I am building a docker container using the following Dockerfile:
FROM ubuntu:14.04
RUN apt-get update
RUN apt-get install -y python python-dev python-pip
ADD . /app
RUN apt-get install -y python-scipy
RUN pip install -r /arrc/requirements.txt
EXPOSE 5000
WORKDIR /app
CMD python app.py
Everything goes well until I run the image and get the following error:
**********************************************************************
Resource u'tokenizers/punkt/english.pickle' not found. Please
use the NLTK Downloader to obtain the resource: >>>
nltk.download()
Searched in:
- '/root/nltk_data'
- '/usr/share/nltk_data'
- '/usr/local/share/nltk_data'
- '/usr/lib/nltk_data'
- '/usr/local/lib/nltk_data'
- u''
**********************************************************************
I have had this problem before and it is discussed here however I am not sure how to approach it using Docker.
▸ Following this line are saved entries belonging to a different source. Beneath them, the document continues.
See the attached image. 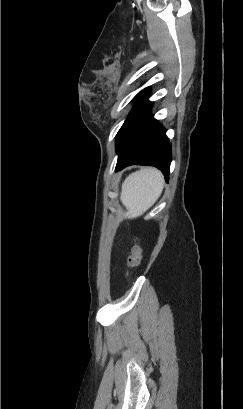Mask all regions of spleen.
Instances as JSON below:
<instances>
[{"label": "spleen", "instance_id": "1", "mask_svg": "<svg viewBox=\"0 0 243 409\" xmlns=\"http://www.w3.org/2000/svg\"><path fill=\"white\" fill-rule=\"evenodd\" d=\"M164 180L155 168H143L130 174L122 184L121 202L126 216L136 218L148 210L160 197Z\"/></svg>", "mask_w": 243, "mask_h": 409}]
</instances>
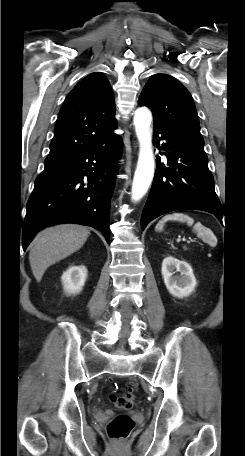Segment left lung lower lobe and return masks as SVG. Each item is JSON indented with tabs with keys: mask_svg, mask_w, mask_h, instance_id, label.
Segmentation results:
<instances>
[{
	"mask_svg": "<svg viewBox=\"0 0 245 456\" xmlns=\"http://www.w3.org/2000/svg\"><path fill=\"white\" fill-rule=\"evenodd\" d=\"M154 140H164L159 150L165 151L168 167L157 158V170L141 217L142 230L153 219L178 209L203 210L222 220L204 145L166 126L154 125Z\"/></svg>",
	"mask_w": 245,
	"mask_h": 456,
	"instance_id": "left-lung-lower-lobe-1",
	"label": "left lung lower lobe"
}]
</instances>
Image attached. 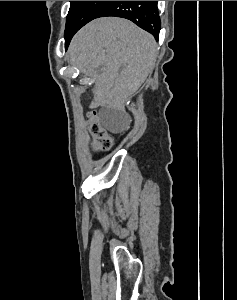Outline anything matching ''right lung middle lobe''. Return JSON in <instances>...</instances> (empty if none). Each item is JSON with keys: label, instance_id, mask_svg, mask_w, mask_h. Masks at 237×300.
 Returning <instances> with one entry per match:
<instances>
[{"label": "right lung middle lobe", "instance_id": "1", "mask_svg": "<svg viewBox=\"0 0 237 300\" xmlns=\"http://www.w3.org/2000/svg\"><path fill=\"white\" fill-rule=\"evenodd\" d=\"M65 28L66 47L73 35L86 23L97 18L111 1H70Z\"/></svg>", "mask_w": 237, "mask_h": 300}]
</instances>
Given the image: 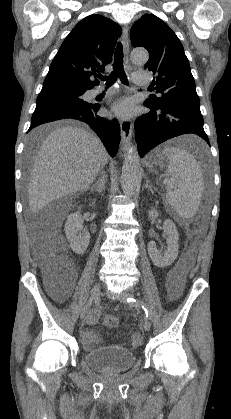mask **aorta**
I'll list each match as a JSON object with an SVG mask.
<instances>
[{
    "mask_svg": "<svg viewBox=\"0 0 231 419\" xmlns=\"http://www.w3.org/2000/svg\"><path fill=\"white\" fill-rule=\"evenodd\" d=\"M132 62L145 64L149 54L145 49H134L131 52ZM140 182L139 154L135 146H131L122 166L121 185L125 195L131 196L135 193Z\"/></svg>",
    "mask_w": 231,
    "mask_h": 419,
    "instance_id": "1",
    "label": "aorta"
}]
</instances>
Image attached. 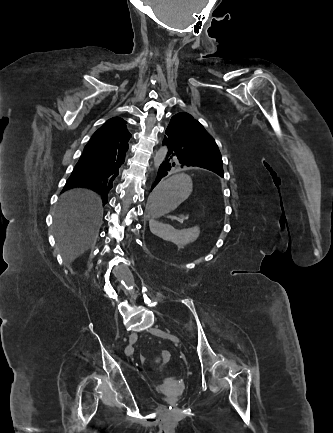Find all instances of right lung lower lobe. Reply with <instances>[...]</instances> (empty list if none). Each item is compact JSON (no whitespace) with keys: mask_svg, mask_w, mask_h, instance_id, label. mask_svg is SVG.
<instances>
[{"mask_svg":"<svg viewBox=\"0 0 333 433\" xmlns=\"http://www.w3.org/2000/svg\"><path fill=\"white\" fill-rule=\"evenodd\" d=\"M96 143V138L87 143L63 191L75 187L89 188L101 193L105 205L129 146L99 148Z\"/></svg>","mask_w":333,"mask_h":433,"instance_id":"98d812e1","label":"right lung lower lobe"}]
</instances>
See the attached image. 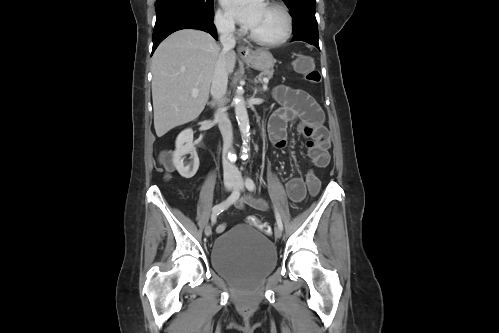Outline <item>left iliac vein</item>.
Wrapping results in <instances>:
<instances>
[{"mask_svg":"<svg viewBox=\"0 0 499 333\" xmlns=\"http://www.w3.org/2000/svg\"><path fill=\"white\" fill-rule=\"evenodd\" d=\"M235 188L240 190V191L244 190V181H243L242 177L239 175L236 176V178H235ZM274 233H275L276 238H281L282 230L278 226L275 227Z\"/></svg>","mask_w":499,"mask_h":333,"instance_id":"4c4485c4","label":"left iliac vein"}]
</instances>
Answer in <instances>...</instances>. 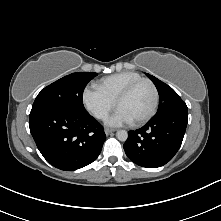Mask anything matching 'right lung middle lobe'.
Segmentation results:
<instances>
[{"label": "right lung middle lobe", "instance_id": "obj_1", "mask_svg": "<svg viewBox=\"0 0 221 221\" xmlns=\"http://www.w3.org/2000/svg\"><path fill=\"white\" fill-rule=\"evenodd\" d=\"M96 76L97 73L78 72L55 81L37 95L30 115L53 108L85 111L82 100L83 91L87 83Z\"/></svg>", "mask_w": 221, "mask_h": 221}]
</instances>
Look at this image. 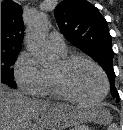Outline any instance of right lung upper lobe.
<instances>
[{
    "label": "right lung upper lobe",
    "mask_w": 123,
    "mask_h": 130,
    "mask_svg": "<svg viewBox=\"0 0 123 130\" xmlns=\"http://www.w3.org/2000/svg\"><path fill=\"white\" fill-rule=\"evenodd\" d=\"M22 8L12 0L1 2V51H19L24 25Z\"/></svg>",
    "instance_id": "right-lung-upper-lobe-1"
}]
</instances>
I have tried:
CMD python
CMD import nltk
CMD nltk.download()
as well as:
CMD python -m nltk.downloader -d /usr/share/nltk_data popular
But am still getting the error.
Install Numpy (optional): run sudo pip install -U numpy. Install NLTK: run sudo pip install -U nltk. Test installation: run python then type import nltk.
In your Dockerfile, try adding instead:
RUN python -m nltk.downloader punkt
This will run the command and install the requested files to //nltk_data/
The problem is most likely related to using CMD vs. RUN in the Dockerfile. Documentation for CMD:
The main purpose of a CMD is to provide defaults for an executing container.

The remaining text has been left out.